L'accusé s'est reconnu coupable de voies de fait causant des lésions corporelles et de bris de probation. Les voies de fait ont été commises lors d'une partie de hockey de la Ligue de hockey senior AAA du Québec (Ligue de hockey). À ce même moment, l'accusé était soumis à une ordonnance de probation, d'où le bris de probation. Après avoir consenti à modifier le mode de poursuite pour permettre qu'une telle peine puisse être imposée, le ministère public suggère un emprisonnement avec sursis de 15 mois. Cette suggestion aurait notamment pour effet de reconnaître le traumatisme intergénérationnel subi par l'accusé, un Autochtone. De son côté, l'avocat de la défense propose un sursis de peine, l'exécution de 150 heures de service communautaire et une interdiction de jouer au hockey dans une ligue professionnelle ou semi-professionnelle. Il s'agit de déterminer quelle est la peine juste et appropriée.

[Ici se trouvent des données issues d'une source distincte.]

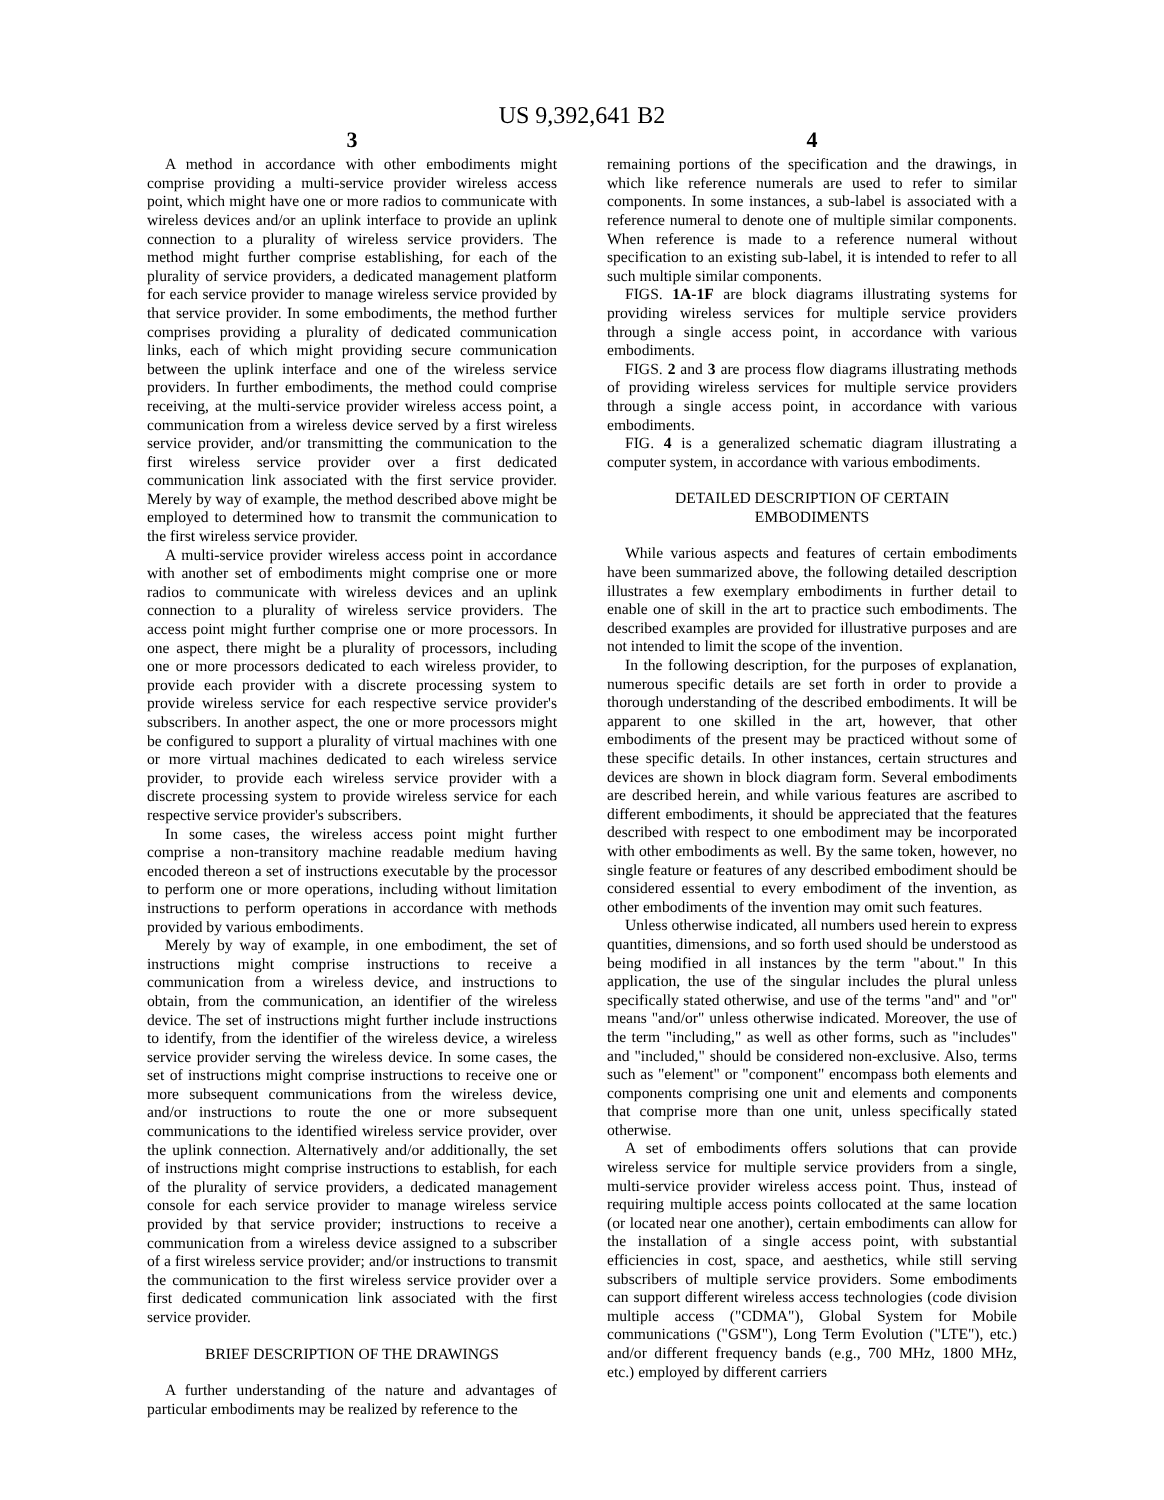US 9,392,641 B2
3
A method in accordance with other embodiments might comprise providing a multi-service provider wireless access point, which might have one or more radios to communicate with wireless devices and/or an uplink interface to provide an uplink connection to a plurality of wireless service providers. The method might further comprise establishing, for each of the plurality of service providers, a dedicated management platform for each service provider to manage wireless service provided by that service provider. In some embodiments, the method further comprises providing a plurality of dedicated communication links, each of which might providing secure communication between the uplink interface and one of the wireless service providers. In further embodiments, the method could comprise receiving, at the multi-service provider wireless access point, a communication from a wireless device served by a first wireless service provider, and/or transmitting the communication to the first wireless service provider over a first dedicated communication link associated with the first service provider. Merely by way of example, the method described above might be employed to determined how to transmit the communication to the first wireless service provider.
A multi-service provider wireless access point in accordance with another set of embodiments might comprise one or more radios to communicate with wireless devices and an uplink connection to a plurality of wireless service providers. The access point might further comprise one or more processors. In one aspect, there might be a plurality of processors, including one or more processors dedicated to each wireless provider, to provide each provider with a discrete processing system to provide wireless service for each respective service provider's subscribers. In another aspect, the one or more processors might be configured to support a plurality of virtual machines with one or more virtual machines dedicated to each wireless service provider, to provide each wireless service provider with a discrete processing system to provide wireless service for each respective service provider's subscribers.
In some cases, the wireless access point might further comprise a non-transitory machine readable medium having encoded thereon a set of instructions executable by the processor to perform one or more operations, including without limitation instructions to perform operations in accordance with methods provided by various embodiments.
Merely by way of example, in one embodiment, the set of instructions might comprise instructions to receive a communication from a wireless device, and instructions to obtain, from the communication, an identifier of the wireless device. The set of instructions might further include instructions to identify, from the identifier of the wireless device, a wireless service provider serving the wireless device. In some cases, the set of instructions might comprise instructions to receive one or more subsequent communications from the wireless device, and/or instructions to route the one or more subsequent communications to the identified wireless service provider, over the uplink connection. Alternatively and/or additionally, the set of instructions might comprise instructions to establish, for each of the plurality of service providers, a dedicated management console for each service provider to manage wireless service provided by that service provider; instructions to receive a communication from a wireless device assigned to a subscriber of a first wireless service provider; and/or instructions to transmit the communication to the first wireless service provider over a first dedicated communication link associated with the first service provider.
BRIEF DESCRIPTION OF THE DRAWINGS
A further understanding of the nature and advantages of particular embodiments may be realized by reference to the
4
remaining portions of the specification and the drawings, in which like reference numerals are used to refer to similar components. In some instances, a sub-label is associated with a reference numeral to denote one of multiple similar components. When reference is made to a reference numeral without specification to an existing sub-label, it is intended to refer to all such multiple similar components.
FIGS. 1A-1F are block diagrams illustrating systems for providing wireless services for multiple service providers through a single access point, in accordance with various embodiments.
FIGS. 2 and 3 are process flow diagrams illustrating methods of providing wireless services for multiple service providers through a single access point, in accordance with various embodiments.
FIG. 4 is a generalized schematic diagram illustrating a computer system, in accordance with various embodiments.
DETAILED DESCRIPTION OF CERTAIN
EMBODIMENTS
While various aspects and features of certain embodiments have been summarized above, the following detailed description illustrates a few exemplary embodiments in further detail to enable one of skill in the art to practice such embodiments. The described examples are provided for illustrative purposes and are not intended to limit the scope of the invention.
In the following description, for the purposes of explanation, numerous specific details are set forth in order to provide a thorough understanding of the described embodiments. It will be apparent to one skilled in the art, however, that other embodiments of the present may be practiced without some of these specific details. In other instances, certain structures and devices are shown in block diagram form. Several embodiments are described herein, and while various features are ascribed to different embodiments, it should be appreciated that the features described with respect to one embodiment may be incorporated with other embodiments as well. By the same token, however, no single feature or features of any described embodiment should be considered essential to every embodiment of the invention, as other embodiments of the invention may omit such features.
Unless otherwise indicated, all numbers used herein to express quantities, dimensions, and so forth used should be understood as being modified in all instances by the term "about." In this application, the use of the singular includes the plural unless specifically stated otherwise, and use of the terms "and" and "or" means "and/or" unless otherwise indicated. Moreover, the use of the term "including," as well as other forms, such as "includes" and "included," should be considered non-exclusive. Also, terms such as "element" or "component" encompass both elements and components comprising one unit and elements and components that comprise more than one unit, unless specifically stated otherwise.
A set of embodiments offers solutions that can provide wireless service for multiple service providers from a single, multi-service provider wireless access point. Thus, instead of requiring multiple access points collocated at the same location (or located near one another), certain embodiments can allow for the installation of a single access point, with substantial efficiencies in cost, space, and aesthetics, while still serving subscribers of multiple service providers. Some embodiments can support different wireless access technologies (code division multiple access ("CDMA"), Global System for Mobile communications ("GSM"), Long Term Evolution ("LTE"), etc.) and/or different frequency bands (e.g., 700 MHz, 1800 MHz, etc.) employed by different carriers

Le geste posé par l'accusé à l'endroit de la victime (un homme qui exerce le métier d'émondeur et qui jouait au hockey pour le plaisir du sport) est très grave. Il s'agit d'un geste gratuit et d'une violence inouïe. Pendant une mêlée générale, l'accusé a foncé sur la victime et lui a assené un violent coup de poing au visage. Cette dernière, qui ne désirait pas se battre, n'a pas eu le temps de voir venir l'accusé et n'a pas été en mesure de se protéger. Elle a perdu son casque et s'est affaissée lourdement sur la patinoire, après quoi l'accusé s'est jeté sur elle. Cette attaque sournoise que la victime a subie a entraîné des conséquences importantes, voire irréversibles. La victime, qui a été en arrêt de travail pendant près d'un an et qui ne pourra plus jamais jouer au hockey, vit encore aujourd'hui avec d'importantes séquelles (perte d'audition partielle, étourdissements, maux de tête, baisse du niveau d'énergie). De plus, l'accusé n'en est pas à ses premiers démêlés avec la justice criminelle. Il a une dizaine de condamnations à son actif, dont quatre en matière de violence contre la personne. L'une de ces condamnations concerne même un autre coup que l'accusé a assené lors d'une partie de hockey (coup de bâton à la tête) et qui a mis un terme à la carrière d'un autre joueur. Qui plus est, le risque de récidive est toujours présent.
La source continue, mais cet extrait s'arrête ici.